Da piccola e per molti anni ho avuto una gatta. Era molto più di una gatta in realtà: era madre di infinite cucciolate di gattini, era mia compagna di giochi (mi piaceva vestirla da barbie e portarla in giro nel passeggino delle bambole. A lei non piaceva però) era un’ottima massaggiatrice (presente il tipico massaggio del gatto?) e infine era un cacciatore.
Quando riusciva a cacciare un topo di campagna, era così fiera e orgogliosa che simulava un verso quasi umano per attirare la nostra attenzione, voleva che anche noi fossimo fieri di/e con lei della sua impresa incredibile di essere riuscita a cacciare un topo!

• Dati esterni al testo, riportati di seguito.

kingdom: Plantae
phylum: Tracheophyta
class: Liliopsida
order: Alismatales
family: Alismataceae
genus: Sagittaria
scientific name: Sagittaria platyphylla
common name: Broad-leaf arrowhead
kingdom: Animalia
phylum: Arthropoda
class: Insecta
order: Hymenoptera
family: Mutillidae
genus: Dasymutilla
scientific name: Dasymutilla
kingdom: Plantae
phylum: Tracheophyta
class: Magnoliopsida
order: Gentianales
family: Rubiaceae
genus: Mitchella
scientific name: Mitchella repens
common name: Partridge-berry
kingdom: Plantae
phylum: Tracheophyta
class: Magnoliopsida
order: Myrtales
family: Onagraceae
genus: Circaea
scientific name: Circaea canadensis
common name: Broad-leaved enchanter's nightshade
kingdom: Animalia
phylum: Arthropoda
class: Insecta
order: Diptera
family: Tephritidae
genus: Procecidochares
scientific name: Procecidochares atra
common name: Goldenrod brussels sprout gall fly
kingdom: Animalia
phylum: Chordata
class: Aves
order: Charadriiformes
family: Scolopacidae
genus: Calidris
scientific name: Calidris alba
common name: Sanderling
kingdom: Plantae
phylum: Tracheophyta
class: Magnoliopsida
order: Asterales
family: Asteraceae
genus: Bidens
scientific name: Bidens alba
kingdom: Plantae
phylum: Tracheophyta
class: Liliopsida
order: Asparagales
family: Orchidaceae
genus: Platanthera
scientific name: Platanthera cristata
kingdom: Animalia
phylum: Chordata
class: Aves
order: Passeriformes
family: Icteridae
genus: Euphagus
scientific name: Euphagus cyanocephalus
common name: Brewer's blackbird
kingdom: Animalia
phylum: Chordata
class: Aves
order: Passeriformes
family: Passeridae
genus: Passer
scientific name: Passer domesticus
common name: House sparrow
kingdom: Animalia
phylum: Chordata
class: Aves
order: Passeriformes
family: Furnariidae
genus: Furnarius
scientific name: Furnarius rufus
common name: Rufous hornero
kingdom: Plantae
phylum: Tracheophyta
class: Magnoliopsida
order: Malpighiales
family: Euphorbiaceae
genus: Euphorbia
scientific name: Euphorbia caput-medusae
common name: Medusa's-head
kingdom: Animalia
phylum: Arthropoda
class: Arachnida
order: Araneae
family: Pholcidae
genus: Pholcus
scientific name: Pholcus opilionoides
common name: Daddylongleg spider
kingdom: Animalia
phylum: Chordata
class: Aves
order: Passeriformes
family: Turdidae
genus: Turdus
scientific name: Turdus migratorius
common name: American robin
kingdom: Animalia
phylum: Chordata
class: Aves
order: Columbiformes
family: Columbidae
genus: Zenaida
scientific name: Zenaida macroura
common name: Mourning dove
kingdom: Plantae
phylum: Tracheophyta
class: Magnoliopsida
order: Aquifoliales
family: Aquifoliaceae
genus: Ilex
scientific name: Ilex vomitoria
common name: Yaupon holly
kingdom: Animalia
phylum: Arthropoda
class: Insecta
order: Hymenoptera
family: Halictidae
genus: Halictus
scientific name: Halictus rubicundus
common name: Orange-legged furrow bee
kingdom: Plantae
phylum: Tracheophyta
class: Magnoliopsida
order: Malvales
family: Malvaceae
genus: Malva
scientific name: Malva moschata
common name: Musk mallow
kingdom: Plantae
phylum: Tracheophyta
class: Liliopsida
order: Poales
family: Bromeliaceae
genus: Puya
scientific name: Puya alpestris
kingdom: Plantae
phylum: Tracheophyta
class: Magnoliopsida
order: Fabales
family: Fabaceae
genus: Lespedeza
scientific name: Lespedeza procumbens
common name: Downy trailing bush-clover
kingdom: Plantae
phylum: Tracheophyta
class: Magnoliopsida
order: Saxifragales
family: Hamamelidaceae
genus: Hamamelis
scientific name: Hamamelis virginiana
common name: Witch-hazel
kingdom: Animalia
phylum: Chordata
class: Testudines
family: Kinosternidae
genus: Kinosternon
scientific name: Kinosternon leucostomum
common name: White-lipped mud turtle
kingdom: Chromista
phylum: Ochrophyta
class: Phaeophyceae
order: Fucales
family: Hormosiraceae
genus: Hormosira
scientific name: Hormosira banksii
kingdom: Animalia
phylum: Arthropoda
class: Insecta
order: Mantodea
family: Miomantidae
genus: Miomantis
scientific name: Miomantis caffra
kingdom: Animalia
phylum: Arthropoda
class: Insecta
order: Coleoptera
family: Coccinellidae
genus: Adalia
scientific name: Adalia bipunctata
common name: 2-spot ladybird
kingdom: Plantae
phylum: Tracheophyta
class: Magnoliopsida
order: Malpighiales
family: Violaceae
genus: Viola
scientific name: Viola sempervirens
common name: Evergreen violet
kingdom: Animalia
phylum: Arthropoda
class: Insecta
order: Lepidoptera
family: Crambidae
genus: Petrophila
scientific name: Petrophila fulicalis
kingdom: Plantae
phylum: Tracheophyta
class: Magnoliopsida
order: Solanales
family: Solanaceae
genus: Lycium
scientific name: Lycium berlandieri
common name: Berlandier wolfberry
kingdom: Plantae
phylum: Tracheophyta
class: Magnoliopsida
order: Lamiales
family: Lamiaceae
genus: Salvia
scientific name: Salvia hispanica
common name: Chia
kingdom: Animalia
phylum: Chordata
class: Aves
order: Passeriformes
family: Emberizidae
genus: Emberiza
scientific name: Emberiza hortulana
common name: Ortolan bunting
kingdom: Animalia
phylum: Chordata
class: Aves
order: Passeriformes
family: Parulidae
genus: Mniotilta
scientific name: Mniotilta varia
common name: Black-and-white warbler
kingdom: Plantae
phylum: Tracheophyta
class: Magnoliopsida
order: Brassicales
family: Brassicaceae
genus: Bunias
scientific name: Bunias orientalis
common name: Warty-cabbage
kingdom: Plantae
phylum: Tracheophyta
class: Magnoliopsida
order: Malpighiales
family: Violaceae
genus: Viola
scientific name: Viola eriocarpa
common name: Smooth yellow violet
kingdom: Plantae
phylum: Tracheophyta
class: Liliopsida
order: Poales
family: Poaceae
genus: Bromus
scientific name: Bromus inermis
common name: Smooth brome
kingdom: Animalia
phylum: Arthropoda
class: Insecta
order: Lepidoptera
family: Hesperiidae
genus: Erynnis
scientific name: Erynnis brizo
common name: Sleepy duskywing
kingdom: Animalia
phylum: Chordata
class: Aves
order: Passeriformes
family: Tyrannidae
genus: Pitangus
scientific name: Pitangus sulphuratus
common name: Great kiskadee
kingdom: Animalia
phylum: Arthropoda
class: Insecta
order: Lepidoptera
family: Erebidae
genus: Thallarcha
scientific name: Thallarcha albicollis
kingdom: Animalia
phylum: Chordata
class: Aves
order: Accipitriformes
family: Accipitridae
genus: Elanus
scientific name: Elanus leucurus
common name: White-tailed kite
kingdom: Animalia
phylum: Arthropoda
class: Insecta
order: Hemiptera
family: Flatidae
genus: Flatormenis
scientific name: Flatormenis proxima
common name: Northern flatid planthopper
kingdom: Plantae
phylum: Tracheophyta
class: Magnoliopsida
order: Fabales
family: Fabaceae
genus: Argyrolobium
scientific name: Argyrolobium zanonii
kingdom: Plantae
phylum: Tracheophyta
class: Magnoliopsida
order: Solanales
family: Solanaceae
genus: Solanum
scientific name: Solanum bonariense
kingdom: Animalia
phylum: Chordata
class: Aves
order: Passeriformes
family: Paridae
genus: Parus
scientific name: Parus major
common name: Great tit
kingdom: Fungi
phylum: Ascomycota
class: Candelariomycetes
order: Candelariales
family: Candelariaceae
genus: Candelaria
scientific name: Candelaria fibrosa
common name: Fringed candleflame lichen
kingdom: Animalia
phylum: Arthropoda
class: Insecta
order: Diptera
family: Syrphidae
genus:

La mia impresa impossibile di questo periodo è stata la confezione di ben due gonne! Per entrambi i modelli mi sono ispirata alla bellissima Kim Novak, tanto elegante quanto inquietante nel film Vertigo.
E’ una grandissima soddisfazione indossare un capo che ti calza a pennello, che rispetta e accompagna le tue curve, un capo che hai tenuto tra le mani, a causa del quale ti sei bucata le dita più volte con l’ago, che ti ha procurato un discreto mal di schiena ma che (vuoi mettere la magia!) hai trasformato da semplice scampolo acquistato a poco prezzo in indumento di medio-alta sartoria!
La prima gonna realizzata è un tubino-longuette a vita alta in una stoffa di lana tipo tweed nei colori nero e cammello.
La seconda è una mezza ruota anni ’50 realizzata con una stoffa piuttosto rigida nera.
Il merito per questa impresa riuscita è di una brava maestra di taglio e cucito e probabilmente anche della zia Dora, la zia sarta dalla quale ho trascorso qualche estate a Roma che ha depositato in me questo desiderio mai spento di cacciare topi.